In the entries below, count the lines that contain the string "recyclage", matching case exactly. Give only the number.

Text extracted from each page

◇ ◇ ◇ ◇ ◇ ◇ ◇

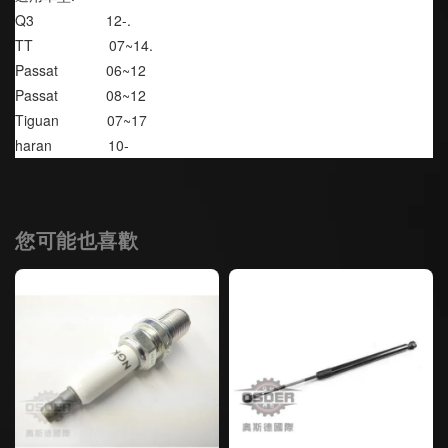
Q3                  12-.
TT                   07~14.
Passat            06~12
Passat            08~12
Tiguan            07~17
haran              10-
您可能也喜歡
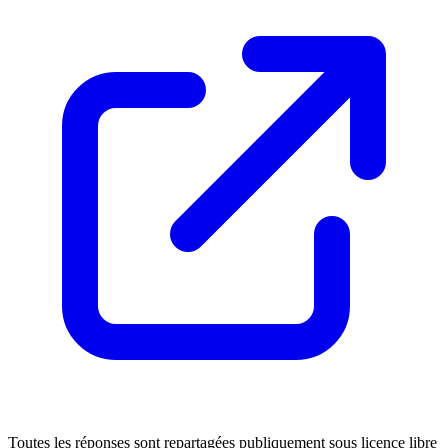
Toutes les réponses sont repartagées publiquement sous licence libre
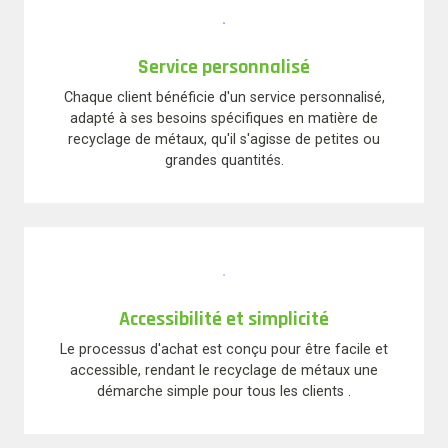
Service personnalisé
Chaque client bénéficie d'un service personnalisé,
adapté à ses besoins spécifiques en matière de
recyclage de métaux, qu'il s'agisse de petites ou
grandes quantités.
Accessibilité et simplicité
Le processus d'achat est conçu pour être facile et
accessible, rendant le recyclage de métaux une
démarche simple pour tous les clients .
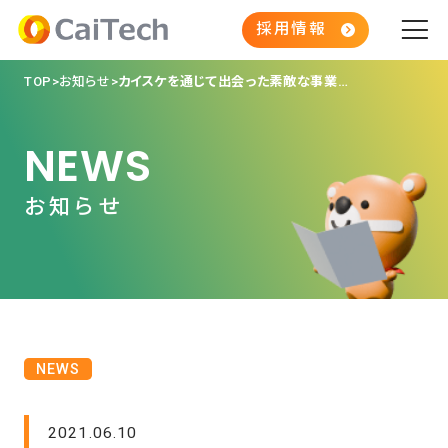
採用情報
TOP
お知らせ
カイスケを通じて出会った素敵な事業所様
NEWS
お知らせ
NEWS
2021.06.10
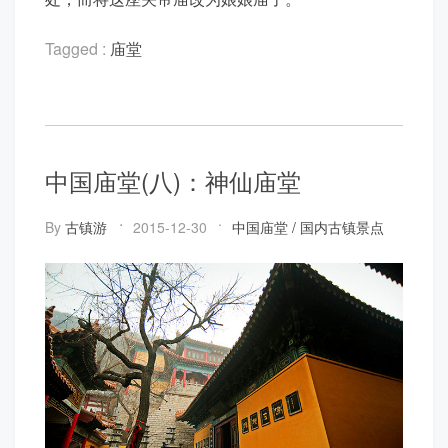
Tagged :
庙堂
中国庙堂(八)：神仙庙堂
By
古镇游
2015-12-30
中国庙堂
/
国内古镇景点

◇ ◇ ◇ ◇ ◇ ◇ ◇

◆ TASK SOLUTION: 2